» What to work on
Both the line containing "Rendered at 1500 by 1125 pixels." and the last line of the listing are included: write out exactly the lines from one to the other.

» Records supplied

<<<<

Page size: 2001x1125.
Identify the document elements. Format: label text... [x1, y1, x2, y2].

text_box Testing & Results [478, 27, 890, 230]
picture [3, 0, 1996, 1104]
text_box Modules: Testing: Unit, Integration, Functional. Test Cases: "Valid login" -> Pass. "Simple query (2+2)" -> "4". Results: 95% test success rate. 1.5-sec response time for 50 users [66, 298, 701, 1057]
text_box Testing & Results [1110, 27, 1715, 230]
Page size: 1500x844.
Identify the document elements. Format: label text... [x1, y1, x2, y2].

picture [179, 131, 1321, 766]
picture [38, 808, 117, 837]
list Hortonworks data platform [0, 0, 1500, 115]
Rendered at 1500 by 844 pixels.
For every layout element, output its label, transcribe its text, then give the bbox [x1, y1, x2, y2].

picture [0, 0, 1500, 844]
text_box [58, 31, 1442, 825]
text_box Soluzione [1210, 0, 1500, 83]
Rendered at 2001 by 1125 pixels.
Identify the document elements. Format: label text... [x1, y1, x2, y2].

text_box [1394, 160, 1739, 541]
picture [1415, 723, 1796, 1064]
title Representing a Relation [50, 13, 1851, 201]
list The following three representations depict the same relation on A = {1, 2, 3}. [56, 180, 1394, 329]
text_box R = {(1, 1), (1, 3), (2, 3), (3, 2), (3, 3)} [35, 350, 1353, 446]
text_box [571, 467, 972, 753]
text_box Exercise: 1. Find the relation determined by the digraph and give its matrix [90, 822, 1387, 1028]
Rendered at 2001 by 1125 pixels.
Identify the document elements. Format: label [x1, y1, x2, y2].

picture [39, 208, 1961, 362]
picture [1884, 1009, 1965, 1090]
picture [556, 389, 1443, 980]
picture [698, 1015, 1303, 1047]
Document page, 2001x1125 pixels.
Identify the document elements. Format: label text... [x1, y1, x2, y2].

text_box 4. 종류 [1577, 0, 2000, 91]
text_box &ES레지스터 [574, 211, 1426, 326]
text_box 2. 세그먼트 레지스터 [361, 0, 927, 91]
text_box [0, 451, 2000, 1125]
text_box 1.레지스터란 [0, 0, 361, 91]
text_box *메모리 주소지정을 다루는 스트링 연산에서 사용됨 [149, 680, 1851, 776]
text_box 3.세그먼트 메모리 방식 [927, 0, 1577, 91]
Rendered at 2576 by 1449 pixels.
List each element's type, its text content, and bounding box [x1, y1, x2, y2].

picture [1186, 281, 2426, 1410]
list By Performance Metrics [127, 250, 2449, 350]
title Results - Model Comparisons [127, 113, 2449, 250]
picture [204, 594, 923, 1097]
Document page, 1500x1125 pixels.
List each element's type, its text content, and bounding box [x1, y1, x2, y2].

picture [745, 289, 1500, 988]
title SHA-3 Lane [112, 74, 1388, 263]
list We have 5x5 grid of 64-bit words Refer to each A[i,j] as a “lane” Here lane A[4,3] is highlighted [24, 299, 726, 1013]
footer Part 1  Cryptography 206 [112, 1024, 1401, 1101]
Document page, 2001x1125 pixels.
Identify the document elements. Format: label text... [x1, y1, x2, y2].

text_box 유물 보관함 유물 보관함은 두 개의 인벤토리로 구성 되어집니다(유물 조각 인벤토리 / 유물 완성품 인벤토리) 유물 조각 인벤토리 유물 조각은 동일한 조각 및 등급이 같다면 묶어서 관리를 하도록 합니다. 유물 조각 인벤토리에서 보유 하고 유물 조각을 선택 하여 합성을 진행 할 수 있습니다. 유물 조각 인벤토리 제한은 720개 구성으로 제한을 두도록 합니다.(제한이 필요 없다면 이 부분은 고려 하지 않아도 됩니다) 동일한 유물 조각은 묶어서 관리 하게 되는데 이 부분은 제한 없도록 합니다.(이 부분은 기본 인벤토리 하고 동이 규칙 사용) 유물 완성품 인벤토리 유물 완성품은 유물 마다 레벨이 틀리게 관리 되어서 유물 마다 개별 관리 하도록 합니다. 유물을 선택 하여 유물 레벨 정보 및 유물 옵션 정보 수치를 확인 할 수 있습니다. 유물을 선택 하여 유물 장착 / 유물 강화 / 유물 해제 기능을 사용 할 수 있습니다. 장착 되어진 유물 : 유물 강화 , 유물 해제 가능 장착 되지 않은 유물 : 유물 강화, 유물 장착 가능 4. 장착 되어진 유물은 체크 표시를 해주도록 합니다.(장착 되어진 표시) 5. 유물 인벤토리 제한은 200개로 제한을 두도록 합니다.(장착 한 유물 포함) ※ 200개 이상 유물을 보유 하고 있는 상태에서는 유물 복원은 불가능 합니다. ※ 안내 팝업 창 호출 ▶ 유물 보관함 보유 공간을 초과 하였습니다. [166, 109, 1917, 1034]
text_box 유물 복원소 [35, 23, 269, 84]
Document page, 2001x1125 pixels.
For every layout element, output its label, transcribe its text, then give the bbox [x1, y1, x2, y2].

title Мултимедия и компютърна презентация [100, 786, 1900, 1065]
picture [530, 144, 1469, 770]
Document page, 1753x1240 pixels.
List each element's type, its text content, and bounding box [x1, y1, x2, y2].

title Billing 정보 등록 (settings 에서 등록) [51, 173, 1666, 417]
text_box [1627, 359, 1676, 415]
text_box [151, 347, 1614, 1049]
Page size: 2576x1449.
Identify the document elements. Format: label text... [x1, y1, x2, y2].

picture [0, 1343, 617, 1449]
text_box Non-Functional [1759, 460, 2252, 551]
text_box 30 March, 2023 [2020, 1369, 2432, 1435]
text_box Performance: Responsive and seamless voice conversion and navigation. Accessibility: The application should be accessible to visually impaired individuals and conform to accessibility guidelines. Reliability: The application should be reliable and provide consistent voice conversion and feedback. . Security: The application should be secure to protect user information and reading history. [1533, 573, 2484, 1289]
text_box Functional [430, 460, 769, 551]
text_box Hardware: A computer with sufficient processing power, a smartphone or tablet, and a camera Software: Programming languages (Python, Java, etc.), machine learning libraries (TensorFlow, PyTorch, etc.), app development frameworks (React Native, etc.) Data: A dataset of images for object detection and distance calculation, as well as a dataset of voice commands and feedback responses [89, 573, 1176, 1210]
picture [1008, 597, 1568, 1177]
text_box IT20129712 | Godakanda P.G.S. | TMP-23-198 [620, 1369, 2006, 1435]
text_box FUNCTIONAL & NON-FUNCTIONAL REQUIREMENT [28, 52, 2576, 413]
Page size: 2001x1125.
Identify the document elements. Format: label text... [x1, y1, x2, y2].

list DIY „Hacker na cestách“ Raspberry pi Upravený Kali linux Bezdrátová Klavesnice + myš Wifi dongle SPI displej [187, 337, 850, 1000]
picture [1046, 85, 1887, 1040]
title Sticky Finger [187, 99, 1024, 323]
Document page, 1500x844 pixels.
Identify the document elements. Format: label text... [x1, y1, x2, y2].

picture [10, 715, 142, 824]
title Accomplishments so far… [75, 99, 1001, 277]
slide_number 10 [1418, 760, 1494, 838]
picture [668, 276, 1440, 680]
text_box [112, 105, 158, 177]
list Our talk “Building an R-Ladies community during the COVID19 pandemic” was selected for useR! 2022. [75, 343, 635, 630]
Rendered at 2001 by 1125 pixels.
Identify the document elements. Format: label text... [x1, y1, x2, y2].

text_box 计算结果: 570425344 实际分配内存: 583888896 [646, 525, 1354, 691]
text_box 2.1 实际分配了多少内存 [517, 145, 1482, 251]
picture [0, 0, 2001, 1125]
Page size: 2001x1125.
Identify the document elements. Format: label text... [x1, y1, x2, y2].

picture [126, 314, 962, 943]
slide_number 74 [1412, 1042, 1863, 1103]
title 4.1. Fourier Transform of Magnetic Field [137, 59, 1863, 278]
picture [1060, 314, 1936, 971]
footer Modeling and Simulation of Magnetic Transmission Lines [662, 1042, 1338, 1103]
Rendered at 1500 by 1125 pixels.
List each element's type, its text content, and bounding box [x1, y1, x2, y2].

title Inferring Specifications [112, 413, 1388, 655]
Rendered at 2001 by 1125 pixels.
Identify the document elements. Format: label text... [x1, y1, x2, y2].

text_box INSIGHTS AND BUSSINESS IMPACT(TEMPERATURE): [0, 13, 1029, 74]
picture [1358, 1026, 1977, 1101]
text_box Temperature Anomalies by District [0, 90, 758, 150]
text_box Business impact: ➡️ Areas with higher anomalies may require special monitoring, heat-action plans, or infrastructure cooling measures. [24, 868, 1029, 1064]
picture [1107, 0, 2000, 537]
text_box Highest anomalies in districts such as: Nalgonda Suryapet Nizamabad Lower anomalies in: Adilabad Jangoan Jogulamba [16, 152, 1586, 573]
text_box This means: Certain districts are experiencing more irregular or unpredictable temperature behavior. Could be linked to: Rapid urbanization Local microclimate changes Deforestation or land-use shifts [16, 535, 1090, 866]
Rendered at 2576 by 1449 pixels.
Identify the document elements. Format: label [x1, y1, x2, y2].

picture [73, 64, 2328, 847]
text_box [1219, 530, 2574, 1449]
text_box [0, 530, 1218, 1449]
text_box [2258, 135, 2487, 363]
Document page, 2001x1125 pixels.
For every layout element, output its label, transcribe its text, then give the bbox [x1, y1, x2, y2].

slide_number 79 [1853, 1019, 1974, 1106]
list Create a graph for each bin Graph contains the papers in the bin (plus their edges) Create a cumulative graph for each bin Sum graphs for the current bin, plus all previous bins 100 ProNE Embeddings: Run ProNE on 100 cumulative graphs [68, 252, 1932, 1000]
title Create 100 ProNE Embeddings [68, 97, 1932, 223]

>>>>

» Output of the exercise
Rendered at 1500 by 1125 pixels.
List each element's type, its text content, and bounding box [x1, y1, x2, y2].

title Inferring Specifications [112, 413, 1388, 655]
Rendered at 2001 by 1125 pixels.
Identify the document elements. Format: label text... [x1, y1, x2, y2].

text_box INSIGHTS AND BUSSINESS IMPACT(TEMPERATURE): [0, 13, 1029, 74]
picture [1358, 1026, 1977, 1101]
text_box Temperature Anomalies by District [0, 90, 758, 150]
text_box Business impact: ➡️ Areas with higher anomalies may require special monitoring, heat-action plans, or infrastructure cooling measures. [24, 868, 1029, 1064]
picture [1107, 0, 2000, 537]
text_box Highest anomalies in districts such as: Nalgonda Suryapet Nizamabad Lower anomalies in: Adilabad Jangoan Jogulamba [16, 152, 1586, 573]
text_box This means: Certain districts are experiencing more irregular or unpredictable temperature behavior. Could be linked to: Rapid urbanization Local microclimate changes Deforestation or land-use shifts [16, 535, 1090, 866]
Rendered at 2576 by 1449 pixels.
Identify the document elements. Format: label [x1, y1, x2, y2].

picture [73, 64, 2328, 847]
text_box [1219, 530, 2574, 1449]
text_box [0, 530, 1218, 1449]
text_box [2258, 135, 2487, 363]
Document page, 2001x1125 pixels.
For every layout element, output its label, transcribe its text, then give the bbox [x1, y1, x2, y2].

slide_number 79 [1853, 1019, 1974, 1106]
list Create a graph for each bin Graph contains the papers in the bin (plus their edges) Create a cumulative graph for each bin Sum graphs for the current bin, plus all previous bins 100 ProNE Embeddings: Run ProNE on 100 cumulative graphs [68, 252, 1932, 1000]
title Create 100 ProNE Embeddings [68, 97, 1932, 223]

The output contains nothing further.